Cobalt(II) chloride hexahydrate – CoCl₂·6H₂O, Carlo Erba, >98.0%; sodium hexachloroplatinate(IV) hexahydrate – Na₂PtCl₆·6H₂O, Aldrich, 98.0%; p-octyl poly(ethylene glycol) phenyl ether a.k.a. Triton X-100 – C₁₄H₂₂O(C₂H₄O)_n (n = 9–10), Acros Organics, 98%; 1-butyl-3-methylimidazolium hexafluorophosphate a.k.a. bmimPF₆ – C₈H₁₅F₆N₂P, Solvionic, 99%; sodium hydroxide – NaOH, Merck, 99%; ethanol – CH₃CH₂OH, Panreac, 99%; sulphuric acid – H₂SO₄, Sigma, 98%; PtRu/C – Johnson Matthey, 30 wt% Pt; and deionised water (Millipore Q-System) with a resistivity of 18.2 MΩ cm⁻¹.

Electrodeposition media. Preparation and physicochemical characterization

Aqueous solutions (W) were used to prepare compact nanorods and ionic liquid-in-water (IL/W) microemulsions to prepare mesoporous nanorods (Table 1).
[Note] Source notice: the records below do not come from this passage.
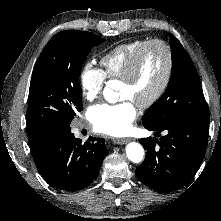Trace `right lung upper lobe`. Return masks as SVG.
<instances>
[{
    "instance_id": "right-lung-upper-lobe-1",
    "label": "right lung upper lobe",
    "mask_w": 221,
    "mask_h": 221,
    "mask_svg": "<svg viewBox=\"0 0 221 221\" xmlns=\"http://www.w3.org/2000/svg\"><path fill=\"white\" fill-rule=\"evenodd\" d=\"M42 143H38V144H35V145H31L30 148H31V151H34L36 150Z\"/></svg>"
}]
</instances>
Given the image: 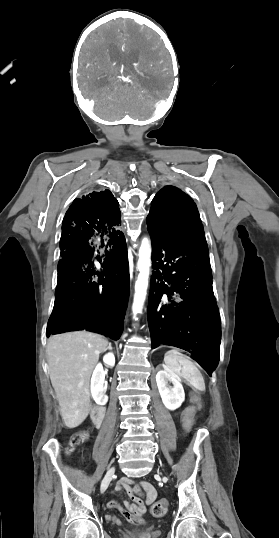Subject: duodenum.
Returning <instances> with one entry per match:
<instances>
[{"instance_id": "duodenum-1", "label": "duodenum", "mask_w": 279, "mask_h": 538, "mask_svg": "<svg viewBox=\"0 0 279 538\" xmlns=\"http://www.w3.org/2000/svg\"><path fill=\"white\" fill-rule=\"evenodd\" d=\"M102 409H105V406H102ZM102 409L95 406V409L91 411L92 418H94L93 422L95 423L94 427L96 429L102 428V423H104L105 414Z\"/></svg>"}]
</instances>
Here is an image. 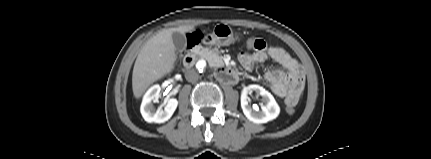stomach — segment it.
<instances>
[{
	"instance_id": "1",
	"label": "stomach",
	"mask_w": 431,
	"mask_h": 159,
	"mask_svg": "<svg viewBox=\"0 0 431 159\" xmlns=\"http://www.w3.org/2000/svg\"><path fill=\"white\" fill-rule=\"evenodd\" d=\"M233 30L226 24H217L213 32L204 37L203 42L208 45L228 46L235 41Z\"/></svg>"
}]
</instances>
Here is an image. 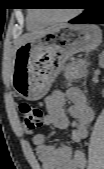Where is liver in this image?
Listing matches in <instances>:
<instances>
[{
    "instance_id": "6515ba94",
    "label": "liver",
    "mask_w": 104,
    "mask_h": 169,
    "mask_svg": "<svg viewBox=\"0 0 104 169\" xmlns=\"http://www.w3.org/2000/svg\"><path fill=\"white\" fill-rule=\"evenodd\" d=\"M48 30H44V31H39V32H36V33H31V34H27V35H24L22 36L18 41H17V44H16V49L21 46L22 44L28 42V41H31L37 37H39L40 35L46 33Z\"/></svg>"
}]
</instances>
The microemulsions (MEs) were prepared by mixing aqueous components (W₁ or W₂), Triton X-100 (S) and bmimPF₆ (IL), in the selected proportions based on the literature (15.1 wt% of S, 1.1 wt% of IL and 83.8% of W).²³ The mixture was sonicated for 5 min under argon bubbling, leading to transparent and stable microemulsions.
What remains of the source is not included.